- Supplied text:
*** Block opens ***

Lis Valle-Ruiz, Ph.D., is assistant professor of homiletics and worship and director
of Community Worship Life at McCormick Theological Seminary, Chicago, Illinois.

God is queer. God’s original pronouns are we / they. Genesis 1:26 states that God said, “Let us make humans in our image, according to our likeness. God incarnates in Jesus a female wisdom in a male logos. As biblical scholar Tat-siong Benny Liew analyzes in his essay “Queering Closets and Perverting Desires: Cross-Examining John’s Engendering and Transgendering Word across Different Worlds,”1 the Gospel of John presents Jesus as a drag king. Jesus is Sophia in drag. As theologian Marcella Althaus-Reid argues in her book The Queer God,2 God the Trinity is a queer concept that can be interpreted as God the orgy.

If God is queer, then we worship a queer god. A queer god deserves queer worship. Feminist theology has challenged liturgists to use inclusive language for humans and expansive language for God as it relates to gender. Queer theology calls us to do the same as it relates to sexuality. Moreover, given that gender is performed, Queering the Liturgy needs to go beyond language and address the doing of worship and preaching.

*** Block closes ***

- Supplied entries:
*** Block opens ***

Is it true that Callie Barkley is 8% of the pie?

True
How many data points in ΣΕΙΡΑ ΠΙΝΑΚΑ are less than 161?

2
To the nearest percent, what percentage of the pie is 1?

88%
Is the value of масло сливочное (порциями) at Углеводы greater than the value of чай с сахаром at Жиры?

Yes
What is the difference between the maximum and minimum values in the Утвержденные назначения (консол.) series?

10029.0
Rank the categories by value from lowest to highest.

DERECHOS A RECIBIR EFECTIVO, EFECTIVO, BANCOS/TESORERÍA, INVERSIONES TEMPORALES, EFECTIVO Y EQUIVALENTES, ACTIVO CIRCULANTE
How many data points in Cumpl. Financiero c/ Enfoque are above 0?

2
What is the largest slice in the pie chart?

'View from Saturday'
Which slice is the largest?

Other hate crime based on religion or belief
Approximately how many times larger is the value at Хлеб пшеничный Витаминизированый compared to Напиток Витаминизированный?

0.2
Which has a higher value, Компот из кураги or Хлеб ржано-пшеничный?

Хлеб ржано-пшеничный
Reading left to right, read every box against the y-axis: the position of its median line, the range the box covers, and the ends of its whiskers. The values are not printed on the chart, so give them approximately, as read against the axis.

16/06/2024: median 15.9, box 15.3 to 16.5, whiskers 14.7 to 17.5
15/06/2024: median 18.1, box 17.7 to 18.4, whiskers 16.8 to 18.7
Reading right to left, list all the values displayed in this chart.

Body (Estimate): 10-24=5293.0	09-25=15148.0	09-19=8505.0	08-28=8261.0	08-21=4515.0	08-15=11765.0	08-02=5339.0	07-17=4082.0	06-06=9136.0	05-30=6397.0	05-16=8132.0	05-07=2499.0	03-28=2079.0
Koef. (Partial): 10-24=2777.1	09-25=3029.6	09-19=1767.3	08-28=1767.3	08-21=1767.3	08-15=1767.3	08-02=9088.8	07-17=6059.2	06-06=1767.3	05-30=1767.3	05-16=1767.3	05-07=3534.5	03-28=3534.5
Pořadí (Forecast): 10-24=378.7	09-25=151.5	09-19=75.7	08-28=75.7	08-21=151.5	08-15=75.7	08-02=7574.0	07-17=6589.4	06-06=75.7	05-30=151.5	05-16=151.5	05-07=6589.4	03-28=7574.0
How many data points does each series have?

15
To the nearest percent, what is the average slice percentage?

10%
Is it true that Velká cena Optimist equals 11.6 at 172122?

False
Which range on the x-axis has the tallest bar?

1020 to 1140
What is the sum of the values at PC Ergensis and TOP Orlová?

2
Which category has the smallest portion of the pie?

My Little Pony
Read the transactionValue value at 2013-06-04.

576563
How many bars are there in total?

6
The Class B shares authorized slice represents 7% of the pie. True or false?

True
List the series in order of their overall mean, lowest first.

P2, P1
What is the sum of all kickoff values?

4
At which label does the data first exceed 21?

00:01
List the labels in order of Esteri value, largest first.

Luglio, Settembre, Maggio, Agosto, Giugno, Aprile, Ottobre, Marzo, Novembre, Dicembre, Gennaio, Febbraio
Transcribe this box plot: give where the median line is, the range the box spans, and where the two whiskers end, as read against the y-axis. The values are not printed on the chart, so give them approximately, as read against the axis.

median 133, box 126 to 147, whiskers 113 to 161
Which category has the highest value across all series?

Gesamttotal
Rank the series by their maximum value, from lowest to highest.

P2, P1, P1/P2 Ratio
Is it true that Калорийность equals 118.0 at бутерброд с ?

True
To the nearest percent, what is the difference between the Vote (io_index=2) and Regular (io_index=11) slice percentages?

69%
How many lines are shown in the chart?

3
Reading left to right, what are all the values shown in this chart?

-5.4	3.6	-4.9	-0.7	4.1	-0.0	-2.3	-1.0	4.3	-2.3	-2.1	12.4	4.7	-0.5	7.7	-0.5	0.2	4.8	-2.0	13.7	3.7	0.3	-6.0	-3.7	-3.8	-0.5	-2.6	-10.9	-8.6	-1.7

*** Block closes ***

- Work order 1:
Could you copy the passage on queer worship word for word, starting with "God is queer." and going on through "God the orgy."?
- Work order 2:
How would you continue the passage on queering the liturgy from where it stops?
The material has no connection to the passage on queer worship.

- Response 1:
God is queer. God’s original pronouns are we / they. Genesis 1:26 states that God said, “Let us make humans in our image, according to our likeness. God incarnates in Jesus a female wisdom in a male logos. As biblical scholar Tat-siong Benny Liew analyzes in his essay “Queering Closets and Perverting Desires: Cross-Examining John’s Engendering and Transgendering Word across Different Worlds,”1 the Gospel of John presents Jesus as a drag king. Jesus is Sophia in drag. As theologian Marcella Althaus-Reid argues in her book The Queer God,2 God the Trinity is a queer concept that can be interpreted as God the orgy.

- Response 2:
In The Queer God, Althaus-Reid defines her approach to theological queering as “the deliberate questioning of heterosexual experience and thinking which has shaped our understanding of theology, the role of the theologian and hermeneutics.”3 Transferring that approach to liturgy, the act of Queering the Liturgy may be defined as the deliberate questioning of heterosexual experience and thinking which has shaped our language and practice of worship. Questioning the normative heterosexual ethos of worship leads to worship language and practice more reflective of the queer experience. Some ways to go about this task include recovering biblical imagery that connects spirituality and sexuality, recovering erotic mysticism for queering the language of prayers, and welcoming queer performances as valid preaching genres. 

Biblical Imagery

The most evident resource in Scripture that provides imagery that connects spirituality and sexuality is the book of Song of Songs. The book provides language that can be used in worship, and its reception history also models how to use the sexual experience to describe mystical union with the Divine. Queer the liturgy by reading from it or queer the liturgy by writing in a similar style.

Queer Prayers

In recovering the tradition of erotic mysticism that uses sexual language and imagery to describe mystical union with God, queering the language of prayer may look like the following prayer in preparation for participating of the Lord’s Supper/Holy Communion.

Word that was in the beginning,
as we pray for these elements to be holy, 
separated for this mystical moment,
we would like to feel your breath
over our necks,
over our ears,
over our faces,
over our noses.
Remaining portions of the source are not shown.